Extract to read:
────────────────

ALEXANDRIA, Va. (Army News Service, Feb. 9, 2007) - Spc. Anthony Owens mastered the art of playing fantasy football to win a high-definition television in the U.S. Army Morale, Welfare and Recreation's 2006 Fantasy Football promotion.

From naming his team after one of his favorite coaches, to naming his prize after one of his most productive players, Owens, of Fort Irwin, Calif., epitomized the spirit of fantasy football.

Owens not only won the Army competition hosted on 12 installations, he claimed a second wide-screen, plasma television by capturing the national open competition waged on MJM Sports' Fantasy Sports Machines.

Fantasy football is an off-field game generated by the on-field statistics of National Football League players and teams. The same type of competition exists for the granddaddy of fantasy sports leagues, Major League Baseball, as well as the NBA, NHL, NASCAR, and the PGA Tour, to name a few of the most popular.

The Internet allows fantasy leagues to include competitors from around the globe. Army MWR joined the fray by installing arcade-style fantasy sports machines inside clubs, bowling alleys and theme restaurants on installations around the world.

"I've been playing fantasy sports for a long time, but I've never played in a league this cool," said Owens, who named his team Dazenman (pronounced Da-Zen-Man) after Phil Jackson, coach of the Los Angeles Lakers.

Jackson, known as "The Zen Master" for citing Robert Pirsig's book "Zen and the Art of Motorcycle Maintenance" as one of his major guiding forces, was pleased and amused to learn of Owens' success.

"Obviously this guy has some thoughtful approach to life: sitting there watching things happen, and he's waiting for intuition to help him out," Jackson said.

Owens' intuition earned him a 40-inch, flat-screen television with a 5.1 dream sound system (retail value: $2,500) for winning the Army MWR "You Pick" league, which revolved around competitors individually selecting a roster of players in each of the 17 weeks in the NFL's regular season.

Contractor Josie Jaramillo, also of Fort Irwin, won the same prize for finishing first in the Army MWR "Quick Pick" league, in which the Fantasy Sports Machine randomly generated lineups each week.

Owens and Jaramillo both played at Primo's Outer Limits on Fort Irwin.

Under the name of TeamCowboys4life, Jaramillo tallied 1,143 points to edge runner-up Mark Moll, whose Madmax580k entry accumulated 1,123 points. Moll played at the Impact Zone on Fort Sill, Okla.

Owens had 2,328 points to defeat runner-up Oscar Miller's Redskinfan entry (2,236 points) in the "You Pick" league, followed by third-place Team Anacondas, owned by Sgt. 1st Class Colin McKiel of Fort Dix, N.J.

In 2005, the first year of the Army MWR contest, McKiel, who since moved to California, won the "You Pick" division.

Miller wasn't upset to come in second and just miss winning the television. He'll watch the games on a wide-screen soon enough because Miller, coincidentally, is engaged to Jaramillo.

────────────────

Reproduce the part of the fantasy football article that starts with "Fantasy football is" and goes on through "around the world.".

────────────────

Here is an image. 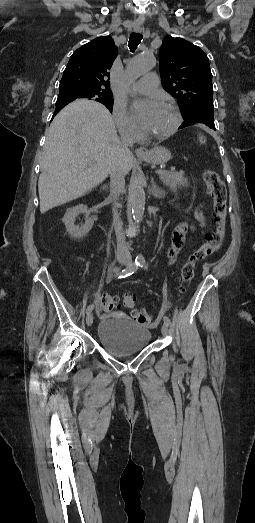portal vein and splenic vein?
<instances>
[{
	"label": "portal vein and splenic vein",
	"mask_w": 255,
	"mask_h": 523,
	"mask_svg": "<svg viewBox=\"0 0 255 523\" xmlns=\"http://www.w3.org/2000/svg\"><path fill=\"white\" fill-rule=\"evenodd\" d=\"M168 172H172V169H168L167 167H163L161 170L156 169L154 171V174L156 176H159V175L167 174Z\"/></svg>",
	"instance_id": "obj_1"
}]
</instances>
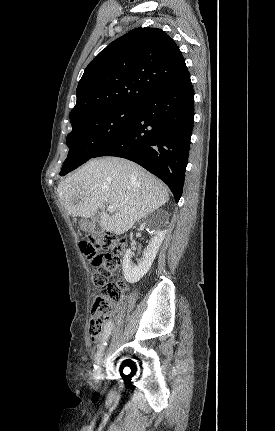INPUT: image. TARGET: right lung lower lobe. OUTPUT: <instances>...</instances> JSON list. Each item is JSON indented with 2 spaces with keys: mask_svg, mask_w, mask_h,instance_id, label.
I'll list each match as a JSON object with an SVG mask.
<instances>
[{
  "mask_svg": "<svg viewBox=\"0 0 275 431\" xmlns=\"http://www.w3.org/2000/svg\"><path fill=\"white\" fill-rule=\"evenodd\" d=\"M193 123L194 91L187 71L173 85L140 103L132 123L94 157L117 156L138 163L163 180L178 202Z\"/></svg>",
  "mask_w": 275,
  "mask_h": 431,
  "instance_id": "1",
  "label": "right lung lower lobe"
}]
</instances>
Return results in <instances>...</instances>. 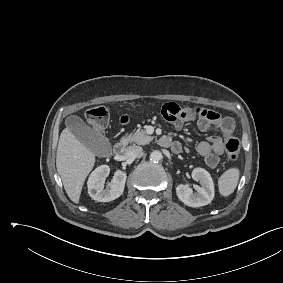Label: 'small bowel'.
<instances>
[{"mask_svg": "<svg viewBox=\"0 0 283 283\" xmlns=\"http://www.w3.org/2000/svg\"><path fill=\"white\" fill-rule=\"evenodd\" d=\"M163 117L172 123L176 130H181L188 121H196L198 128L203 132L217 131L221 134L232 133L235 127L234 120L223 116L220 113L195 107H181L176 103L170 102L164 104L162 108ZM121 123H127L129 116L124 114L120 117ZM171 141V148L174 152H180L182 149L178 141ZM197 152L204 158L206 165L215 168L220 161V156L224 152L222 139L218 135H210L207 140L197 145Z\"/></svg>", "mask_w": 283, "mask_h": 283, "instance_id": "1", "label": "small bowel"}]
</instances>
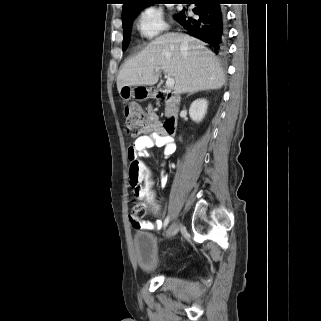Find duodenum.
I'll return each mask as SVG.
<instances>
[{"label":"duodenum","mask_w":321,"mask_h":321,"mask_svg":"<svg viewBox=\"0 0 321 321\" xmlns=\"http://www.w3.org/2000/svg\"><path fill=\"white\" fill-rule=\"evenodd\" d=\"M156 97L159 100L167 101L173 105L178 103V98L171 92L166 90H159L156 93ZM164 131L167 135L171 136L175 133L176 130V116H170L163 125Z\"/></svg>","instance_id":"1"}]
</instances>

────────────────

The output:
Fantasy football is an off-field game generated by the on-field statistics of National Football League players and teams. The same type of competition exists for the granddaddy of fantasy sports leagues, Major League Baseball, as well as the NBA, NHL, NASCAR, and the PGA Tour, to name a few of the most popular.

The Internet allows fantasy leagues to include competitors from around the globe. Army MWR joined the fray by installing arcade-style fantasy sports machines inside clubs, bowling alleys and theme restaurants on installations around the world.